Bilindiği gibi; 28 Şubatçıları suçlayanların argümanlarından birisi, bu süreçte yaşananların tamamıyla bir tertip olduğu üzerine kuruludur ki; tertip iddialarından birisi de, 28 Şubat Müdahalesi arifesinde ellerinde uzun asaları, siyah cübbe ve uzun sakallarıyla Ankara Kocatepe Camii’nde görüntülenen 40-50 kişilik grubun, gerçek Aczimendiler olmayıp asker ve polislerden oluşan provokatör bir grup olduğu şeklindeki iddiadır. Müslüm Gündüz, Cüneyt Özdemir’e vermiş olduğu mülakatla işte bu iddiayı kökünden çürütmüş bulunuyor ve Çevik Bir’in avukatlarının elini güçlendirmiş oluyor.
Gluglu Dansı’na karşı Haka Dansı!
Evet, 28 Şubat 1997 Post Modern Darbesi bana göre de gereksizdi ve haksızdı. Ancak dönemin siyasal iktidarını tamamıyla sütten çıkmış ak kaşık olarak görmek de safdilliktir, ahmaklıktır. Erbakan’ın İran, Malezya ve Libya’ya yapmış olduğu tartışmalı geziler, tarikat ve cemaat liderlerine Başbakanlıkta vermiş olduğu iftar yemeği, Sincan’da sadece İran Büyükelçisi’nin iştirak ettiği Kudüs Gecesi, hiçbir işlevselliği olmayan D-8 girişimi, Susurluk olayı üzerine “Sürekli aydınlık için bir dakika karanlık” gösterisine yapılan “Glu glu dansı yapıyorlar” ve “Mum söndü oynuyorlar” nitelemeleri, “10 Kasım törenlerine resmi sıfatımız gereği içimiz kan ağlayarak gidiyoruz” çıkışları, daha neler neler
Üstelik bütün bunlar, daha önce yapmış olduğu konuşmalarda “Türkiye Refah Partisi’yle Adil Düzen’e geçecek, bu kesin. Geçiş dönemi yumuşak mı olacak, sert mi olacak; tatlı mı olacak, kanlı mı olacak; 60 milyon buna karar verecek”, “Rektörler türbana selam duracaklar” ve “Çocuklar okula besmeleyle başlardı. Bunu ‘Türküm, doğruyum, çalışkanım’ diye değiştirdiler. Okullarda ‘Türküm doğruyum çalışkanım’ diye söyletirseniz, başkaları da ‘Ben Kürd’üm daha çalışkanım, daha doğruyum deme hakkını kendinden görür” şeklinde laflar eden bir kişinin iktidarında yaşanan şeylerdi.

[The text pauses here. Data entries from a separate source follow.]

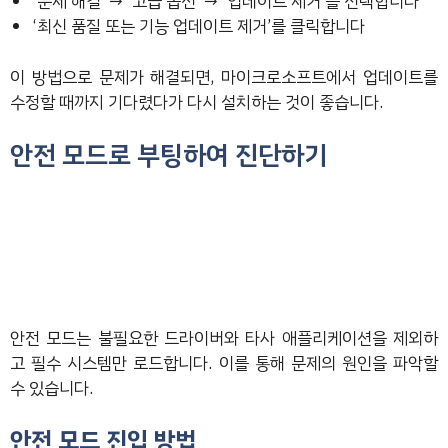
‘문제 해결’ → ‘고급 옵션’ → ‘업데이트 제거’를 선택합니다
‘최신 품질 또는 기능 업데이트 제거’를 클릭합니다
이 방법으로 문제가 해결되면, 마이크로소프트에서 업데이트를
수정할 때까지 기다렸다가 다시 설치하는 것이 좋습니다.
안전 모드로 부팅하여 진단하기
안전 모드는 불필요한 드라이버와 타사 애플리케이션을 제외하
고 필수 시스템만 로드합니다. 이를 통해 문제의 원인을 파악할
수 있습니다.
안전 모드 진입 방법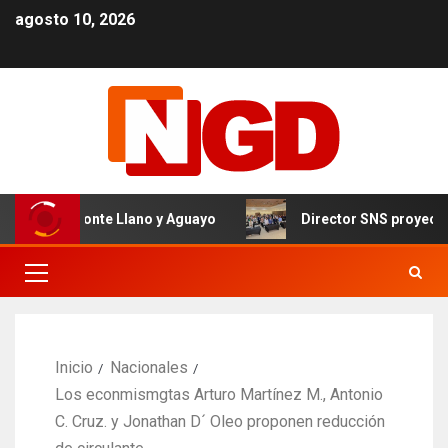
agosto 10, 2026
l de Monte Llano y Aguayo
Director SNS proyecta 150 h
Inicio
Nacionales
Los econmismgtas Arturo Martínez M., Antonio
C. Cruz. y Jonathan D´ Oleo proponen reducción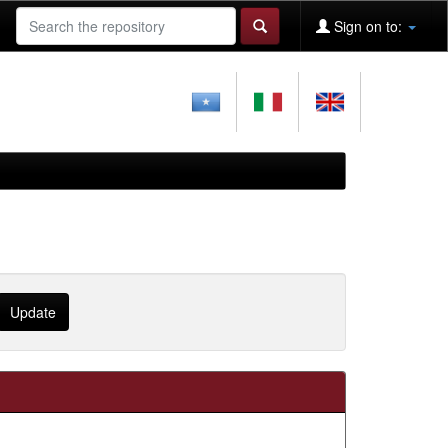
Sign on to:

Bütün bunlardan bağımsız olarak ve bunlardan soyutlanarak yapılacak bir 28 Şubat yargılaması, gerçekten de “İNTİKAM” havasına bürünecektir. O gün için Erbakan’ın “Glu glu dansı yapıyorlar” şeklinde nitelediği, Şevket Kazan’ın ise “Mum söndü oynuyorlar” diye alay ettiği olayda gelinen nokta, dönemin İçişleri Bakanı Mehmet Ağar’ın kodese tıkılması olmuştur. Sayın Ağar için şimdi fellik fellik yüksek güvenlikli cezaevi aranıyor, acaba neden?

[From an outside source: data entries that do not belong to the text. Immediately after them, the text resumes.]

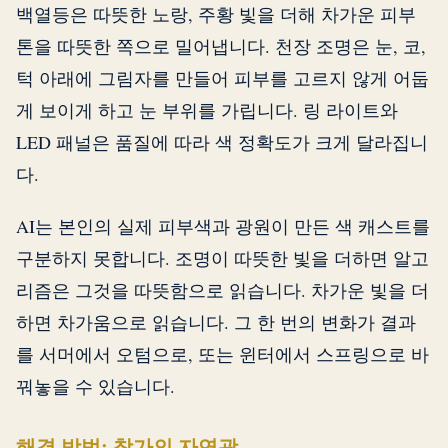
백열등은 따뜻한 노랑, 주황 빛을 더해 차가운 피부
톤을 따뜻한 쪽으로 밀어냅니다. 천장 조명은 눈, 코,
턱 아래에 그림자를 만들어 피부를 고르지 않게 어둡
게 보이게 하고 눈 부위를 가립니다. 링 라이트와
LED 패널은 품질에 따라 색 정확도가 크게 달라집니
다.
AI는 본인의 실제 피부색과 광원이 만든 색 캐스트를
구분하지 못합니다. 조명이 따뜻한 빛을 더하면 알고
리즘은 그것을 따뜻함으로 읽습니다. 차가운 빛을 더
하면 차가움으로 읽습니다. 그 한 번의 변화가 결과
를 서머에서 오텀으로, 또는 윈터에서 스프링으로 바
꿔놓을 수 있습니다.
해결 방법: 창가의 자연광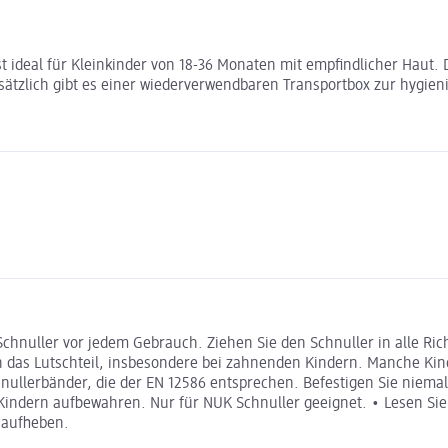
t ideal für Kleinkinder von 18-36 Monaten mit empfindlicher Haut.
tzlich gibt es einer wiederverwendbaren Transportbox zur hygieni
 Schnuller vor jedem Gebrauch. Ziehen Sie den Schnuller in alle R
 das Lutschteil, insbesondere bei zahnenden Kindern. Manche Kinde
nullerbänder, die der EN 12586 entsprechen. Befestigen Sie niema
 Kindern aufbewahren. Nur für NUK Schnuller geeignet. • Lesen Sie
 aufheben.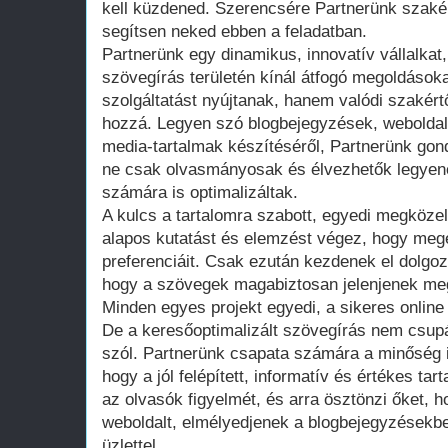
kell küzdened. Szerencsére Partnerünk szakér
segítsen neked ebben a feladatban.
Partnerünk egy dinamikus, innovatív vállalkat
szövegírás területén kínál átfogó megoldáso
szolgáltatást nyújtanak, hanem valódi szakértő
hozzá. Legyen szó blogbejegyzések, weboldal
media-tartalmak készítéséről, Partnerünk gon
ne csak olvasmányosak és élvezhetők legye
számára is optimalizáltak.
A kulcs a tartalomra szabott, egyedi megközel
alapos kutatást és elemzést végez, hogy megé
preferenciáit. Csak ezután kezdenek el dolgozn
hogy a szövegek magabiztosan jelenjenek meg 
Minden egyes projekt egyedi, a sikeres online 
De a keresőoptimalizált szövegírás nem csupá
szól. Partnerünk csapata számára a minőség i
hogy a jól felépített, informatív és értékes t
az olvasók figyelmét, és arra ösztönzi őket,
weboldalt, elmélyedjenek a blogbejegyzésekb
üzlettel.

28 Şubat 1997 günü alınan MGK kararları, bu kararları aldıranlar tarafından “Post Modern darbe” ve “Demokrasiye yapılan balans ayarı” olarak nitelendirilmiş ve siyasi literatürümüze de bu isimlerle girmiştir. Bu olayı siz nasıl nitelendirirsiniz bilmiyorum ama ben biraz da siyaset dansözlerinin yapmış oldukları dans rekabeti olarak nitelendiriyorum. Gluglu Dansı yapanlarla Haka Dansı yapanların yarışması olarak. Neticede yarışmanın bir birincisi olacaktı ve bu yarışmayı Haka Dansı yapanlar kazanmışlardır o tarihlerde. Umarım yapılan yargılamalar CHP Lideri Kılıçdaroğlu’nun(3) ve TBMM Başkanı Sayın Cemil Çiçek’in (4) “İntikam” kaygılarını bertaraf edecek biçimde yürür ve neticelenir.

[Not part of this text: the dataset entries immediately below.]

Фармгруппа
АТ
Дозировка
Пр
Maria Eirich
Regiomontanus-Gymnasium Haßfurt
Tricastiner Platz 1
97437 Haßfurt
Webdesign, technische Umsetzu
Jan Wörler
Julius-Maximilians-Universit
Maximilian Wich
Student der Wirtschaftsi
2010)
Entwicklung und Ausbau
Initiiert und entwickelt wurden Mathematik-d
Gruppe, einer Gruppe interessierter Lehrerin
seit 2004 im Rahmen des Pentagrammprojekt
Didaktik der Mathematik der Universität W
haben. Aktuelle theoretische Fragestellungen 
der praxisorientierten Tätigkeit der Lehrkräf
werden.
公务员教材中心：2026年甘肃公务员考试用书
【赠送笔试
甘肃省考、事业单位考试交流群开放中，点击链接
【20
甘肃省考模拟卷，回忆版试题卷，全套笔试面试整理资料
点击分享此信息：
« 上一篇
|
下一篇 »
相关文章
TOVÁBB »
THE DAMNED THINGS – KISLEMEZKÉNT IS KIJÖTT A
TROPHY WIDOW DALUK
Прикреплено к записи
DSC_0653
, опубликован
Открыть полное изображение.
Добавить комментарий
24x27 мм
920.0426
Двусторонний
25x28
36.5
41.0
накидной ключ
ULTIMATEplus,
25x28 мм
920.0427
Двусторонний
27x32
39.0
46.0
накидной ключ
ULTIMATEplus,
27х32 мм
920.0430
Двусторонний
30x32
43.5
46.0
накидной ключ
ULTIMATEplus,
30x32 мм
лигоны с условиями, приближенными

Ancak Sayın Başbakan’ın iki de bir 28 Şubat sürecinde hapse atıldığını vurguluyor olması ve Başbakan Yardımcısı Bülent Arınç’ın “28 Şubat süreciyle ilgili iddianın ne olduğunu, delillerin nelerden ibaret olduğunu, kimlerin sanık olduğunu etraflıca belki değerlendirerek hem bireysel olarak hem de Bakanlar Kurulu olarak bu konuda nasıl bir davranış içerisinde olacağımızı ancak o zaman görebiliriz”(5) şeklindeki sözleri; 28 Şubat Davası’nın, rövanşist bir gözle ele alındığı konusunda kafalarda şüpheler uyanmasına sebep olmaktadır. Sayın Arınç’ın sözlerinden, biraz da “Nereden çıktı bu dava, bu davaya ne gerek vardı” anlamı çıkmaktadır bence. Sanki hükümet bu konuda biraz gönülsüz gibi davranmaktadır. Sanki bu davanın açılmasına kerhen destek veriyor gibidir. Kafası net değildir, iki arada bir derede kalmış gibi gözüküyor. AKP hükümetinin bu net olmayan gönülsüz tavrı, bir anlamda “AKP’nin 28 Şubat’ın ürünüdür. AKP’nin 28 Şubatı yapanlara minnet borcu duyması gerekir” şeklinde dile getirilen iddiaları güçlendirir niteliktedir…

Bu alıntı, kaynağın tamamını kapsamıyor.